··· Exercise data

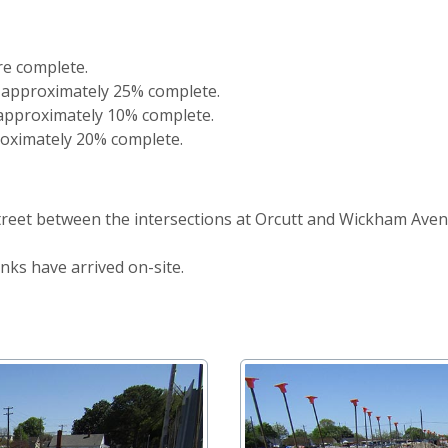
re complete.
 approximately 25% complete.
 approximately 10% complete.
oximately 20% complete.
Street between the intersections at Orcutt and Wickham Ave
ks have arrived on-site.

······

> **Problem to solve**: Copy out every line of text from the records above word for word, keeping the original line breaks. Leave the pictures out of your answer.

> **Answer box**:
re complete.
 approximately 25% complete.
 approximately 10% complete.
oximately 20% complete.
Street between the intersections at Orcutt and Wickham Ave
ks have arrived on-site.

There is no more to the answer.